■ **Task instructions**: Under no circumstances alter the records; copy each one exactly.
--- Data extract ---
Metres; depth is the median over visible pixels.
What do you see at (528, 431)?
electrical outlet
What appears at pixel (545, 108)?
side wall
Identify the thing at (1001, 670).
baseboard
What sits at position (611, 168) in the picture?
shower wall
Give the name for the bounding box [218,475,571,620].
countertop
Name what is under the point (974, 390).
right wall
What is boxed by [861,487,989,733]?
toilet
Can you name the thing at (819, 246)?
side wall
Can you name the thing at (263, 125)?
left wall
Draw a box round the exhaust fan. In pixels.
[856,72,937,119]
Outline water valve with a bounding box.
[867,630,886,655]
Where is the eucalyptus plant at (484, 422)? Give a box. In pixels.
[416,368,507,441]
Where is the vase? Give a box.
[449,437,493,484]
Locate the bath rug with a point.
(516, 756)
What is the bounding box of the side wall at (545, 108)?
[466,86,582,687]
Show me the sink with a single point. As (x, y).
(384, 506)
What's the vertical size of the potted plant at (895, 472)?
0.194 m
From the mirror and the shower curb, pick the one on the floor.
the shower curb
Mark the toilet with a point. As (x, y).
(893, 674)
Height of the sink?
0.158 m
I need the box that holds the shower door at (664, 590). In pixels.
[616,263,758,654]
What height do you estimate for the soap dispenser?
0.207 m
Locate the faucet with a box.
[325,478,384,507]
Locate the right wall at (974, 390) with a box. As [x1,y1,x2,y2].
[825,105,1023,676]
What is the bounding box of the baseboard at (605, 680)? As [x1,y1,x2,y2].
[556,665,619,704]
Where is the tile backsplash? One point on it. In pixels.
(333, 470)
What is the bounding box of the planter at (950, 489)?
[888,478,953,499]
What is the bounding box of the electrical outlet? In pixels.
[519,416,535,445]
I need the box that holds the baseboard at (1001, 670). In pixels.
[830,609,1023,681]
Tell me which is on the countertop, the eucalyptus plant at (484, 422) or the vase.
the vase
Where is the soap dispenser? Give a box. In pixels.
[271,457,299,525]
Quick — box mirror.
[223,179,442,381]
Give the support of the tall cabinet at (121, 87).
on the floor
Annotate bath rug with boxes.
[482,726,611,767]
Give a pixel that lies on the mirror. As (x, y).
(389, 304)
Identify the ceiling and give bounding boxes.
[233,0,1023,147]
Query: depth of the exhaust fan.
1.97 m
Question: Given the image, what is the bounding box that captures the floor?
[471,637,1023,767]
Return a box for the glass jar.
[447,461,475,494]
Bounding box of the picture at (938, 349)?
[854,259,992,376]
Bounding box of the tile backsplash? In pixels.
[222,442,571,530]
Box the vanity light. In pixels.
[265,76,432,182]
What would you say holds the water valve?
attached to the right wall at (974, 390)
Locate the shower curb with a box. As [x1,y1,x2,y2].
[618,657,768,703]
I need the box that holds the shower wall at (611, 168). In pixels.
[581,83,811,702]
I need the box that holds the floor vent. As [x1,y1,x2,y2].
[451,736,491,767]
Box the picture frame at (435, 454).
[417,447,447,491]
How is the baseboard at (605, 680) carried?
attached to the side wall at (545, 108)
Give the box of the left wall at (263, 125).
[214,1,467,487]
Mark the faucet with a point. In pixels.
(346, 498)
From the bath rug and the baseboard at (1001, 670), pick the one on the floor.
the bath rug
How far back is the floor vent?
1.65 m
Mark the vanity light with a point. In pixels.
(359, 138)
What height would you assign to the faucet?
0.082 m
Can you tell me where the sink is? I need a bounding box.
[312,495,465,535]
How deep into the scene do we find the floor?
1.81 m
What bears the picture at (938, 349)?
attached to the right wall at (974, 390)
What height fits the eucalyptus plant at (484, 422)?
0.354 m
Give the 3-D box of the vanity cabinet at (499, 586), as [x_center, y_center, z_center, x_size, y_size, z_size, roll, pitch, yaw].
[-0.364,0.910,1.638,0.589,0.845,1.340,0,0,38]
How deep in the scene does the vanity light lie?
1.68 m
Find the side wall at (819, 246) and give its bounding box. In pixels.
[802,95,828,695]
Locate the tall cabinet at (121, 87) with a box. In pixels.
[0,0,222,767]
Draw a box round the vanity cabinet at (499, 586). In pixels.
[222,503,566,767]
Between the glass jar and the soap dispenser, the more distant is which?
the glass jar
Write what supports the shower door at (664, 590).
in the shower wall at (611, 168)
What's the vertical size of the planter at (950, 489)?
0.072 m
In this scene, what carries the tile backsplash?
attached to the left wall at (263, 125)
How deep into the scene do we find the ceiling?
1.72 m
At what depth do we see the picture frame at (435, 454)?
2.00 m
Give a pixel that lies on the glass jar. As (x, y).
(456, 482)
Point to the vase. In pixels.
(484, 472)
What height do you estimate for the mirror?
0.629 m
---
■ **Result**:
Metres; depth is the median over visible pixels.
What do you see at (528, 431)?
electrical outlet
What appears at pixel (545, 108)?
side wall
Identify the thing at (1001, 670).
baseboard
What sits at position (611, 168) in the picture?
shower wall
Give the name for the bounding box [218,475,571,620].
countertop
Name what is under the point (974, 390).
right wall
What is boxed by [861,487,989,733]?
toilet
Can you name the thing at (819, 246)?
side wall
Can you name the thing at (263, 125)?
left wall
Draw a box round the exhaust fan. In pixels.
[856,72,937,119]
Outline water valve with a bounding box.
[867,630,886,655]
Where is the eucalyptus plant at (484, 422)? Give a box. In pixels.
[416,368,507,441]
Where is the vase? Give a box.
[449,437,493,484]
Locate the bath rug with a point.
(516, 756)
What is the bounding box of the side wall at (545, 108)?
[466,86,582,687]
Show me the sink with a single point. As (x, y).
(384, 506)
What's the vertical size of the potted plant at (895, 472)?
0.194 m
From the mirror and the shower curb, pick the one on the floor.
the shower curb
Mark the toilet with a point. As (x, y).
(893, 674)
Height of the sink?
0.158 m
I need the box that holds the shower door at (664, 590). In pixels.
[616,263,758,654]
What height do you estimate for the soap dispenser?
0.207 m
Locate the faucet with a box.
[325,478,384,507]
Locate the right wall at (974, 390) with a box. As [x1,y1,x2,y2].
[825,105,1023,676]
What is the bounding box of the baseboard at (605, 680)? As [x1,y1,x2,y2].
[556,665,619,704]
Where is the tile backsplash? One point on it. In pixels.
(333, 470)
What is the bounding box of the planter at (950, 489)?
[888,478,953,499]
What is the bounding box of the electrical outlet? In pixels.
[519,416,535,445]
I need the box that holds the baseboard at (1001, 670). In pixels.
[830,609,1023,681]
Tell me which is on the countertop, the eucalyptus plant at (484, 422) or the vase.
the vase
Where is the soap dispenser? Give a box. In pixels.
[271,457,299,525]
Quick — box mirror.
[223,179,442,381]
Give the support of the tall cabinet at (121, 87).
on the floor
Annotate bath rug with boxes.
[482,726,611,767]
Give a pixel that lies on the mirror. As (x, y).
(389, 304)
Identify the ceiling and give bounding boxes.
[233,0,1023,147]
Query: depth of the exhaust fan.
1.97 m
Question: Given the image, what is the bounding box that captures the floor?
[471,637,1023,767]
Return a box for the glass jar.
[447,461,475,494]
Bounding box of the picture at (938, 349)?
[854,259,992,376]
Bounding box of the tile backsplash? In pixels.
[222,442,571,530]
Box the vanity light. In pixels.
[265,76,432,182]
What would you say holds the water valve?
attached to the right wall at (974, 390)
Locate the shower curb with a box. As [x1,y1,x2,y2].
[618,657,768,703]
I need the box that holds the shower wall at (611, 168). In pixels.
[581,83,811,702]
I need the box that holds the floor vent. As [x1,y1,x2,y2].
[451,736,491,767]
Box the picture frame at (435, 454).
[417,447,447,491]
How is the baseboard at (605, 680) carried?
attached to the side wall at (545, 108)
Give the box of the left wall at (263, 125).
[214,1,467,487]
Mark the faucet with a point. In pixels.
(346, 498)
From the bath rug and the baseboard at (1001, 670), pick the one on the floor.
the bath rug
How far back is the floor vent?
1.65 m
Mark the vanity light with a point. In pixels.
(359, 138)
What height would you assign to the faucet?
0.082 m
Can you tell me where the sink is? I need a bounding box.
[312,495,465,535]
How deep into the scene do we find the floor?
1.81 m
What bears the picture at (938, 349)?
attached to the right wall at (974, 390)
What height fits the eucalyptus plant at (484, 422)?
0.354 m
Give the 3-D box of the vanity cabinet at (499, 586), as [x_center, y_center, z_center, x_size, y_size, z_size, roll, pitch, yaw].
[-0.364,0.910,1.638,0.589,0.845,1.340,0,0,38]
How deep in the scene does the vanity light lie?
1.68 m
Find the side wall at (819, 246) and give its bounding box. In pixels.
[802,95,828,695]
Locate the tall cabinet at (121, 87) with a box. In pixels.
[0,0,222,767]
Draw a box round the vanity cabinet at (499, 586). In pixels.
[222,503,566,767]
Between the glass jar and the soap dispenser, the more distant is which?
the glass jar
Write what supports the shower door at (664, 590).
in the shower wall at (611, 168)
What's the vertical size of the planter at (950, 489)?
0.072 m
In this scene, what carries the tile backsplash?
attached to the left wall at (263, 125)
How deep into the scene do we find the ceiling?
1.72 m
At what depth do we see the picture frame at (435, 454)?
2.00 m
Give a pixel that lies on the glass jar. As (x, y).
(456, 482)
Point to the vase. In pixels.
(484, 472)
What height do you estimate for the mirror?
0.629 m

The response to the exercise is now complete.